START RECORD EXTRACTS

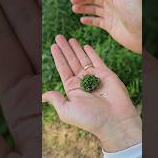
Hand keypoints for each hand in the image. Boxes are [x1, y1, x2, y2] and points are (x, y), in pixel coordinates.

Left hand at [43, 35, 141, 151]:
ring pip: (83, 59)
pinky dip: (91, 53)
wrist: (114, 120)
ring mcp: (95, 77)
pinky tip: (85, 46)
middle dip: (65, 49)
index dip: (58, 57)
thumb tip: (43, 95)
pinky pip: (97, 61)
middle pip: (71, 61)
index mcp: (72, 89)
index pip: (63, 69)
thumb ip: (56, 99)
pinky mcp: (106, 74)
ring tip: (69, 38)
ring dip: (76, 48)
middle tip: (58, 37)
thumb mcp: (67, 110)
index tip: (53, 46)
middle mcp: (82, 82)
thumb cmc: (90, 118)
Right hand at [71, 0, 141, 53]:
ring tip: (74, 8)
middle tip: (73, 0)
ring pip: (93, 8)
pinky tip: (82, 20)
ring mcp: (111, 14)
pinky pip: (97, 22)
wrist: (144, 34)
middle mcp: (113, 1)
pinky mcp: (110, 26)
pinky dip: (89, 20)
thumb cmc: (139, 10)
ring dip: (83, 7)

END RECORD EXTRACTS

Give back each entry exactly as it appears. Leave pictures out.

Hand keypoints for each hand in the image. Boxes are [x1, y1, x2, y2] and points are (x, y), in pixel coordinates.

Left hand at [43, 35, 141, 151]:
ring pip: (83, 59)
pinky dip: (91, 53)
wrist: (114, 120)
ring mcp: (95, 77)
pinky tip: (85, 46)
middle dip: (65, 49)
index dip: (58, 57)
thumb tip: (43, 95)
pinky pip: (97, 61)
middle pip: (71, 61)
index mcp: (72, 89)
index pip: (63, 69)
thumb ip: (56, 99)
pinky mcp: (106, 74)
ring tip: (69, 38)
ring dip: (76, 48)
middle tip: (58, 37)
thumb mcp: (67, 110)
index tip: (53, 46)
middle mcp: (82, 82)
thumb cmc: (90, 118)
Right hand at [71, 0, 141, 53]:
ring tip: (74, 8)
middle tip: (73, 0)
ring pip: (93, 8)
pinky tip: (82, 20)
ring mcp: (111, 14)
pinky pip: (97, 22)
wrist: (144, 34)
middle mcp: (113, 1)
pinky mcp: (110, 26)
pinky dip: (89, 20)
thumb cmc: (139, 10)
ring dip: (83, 7)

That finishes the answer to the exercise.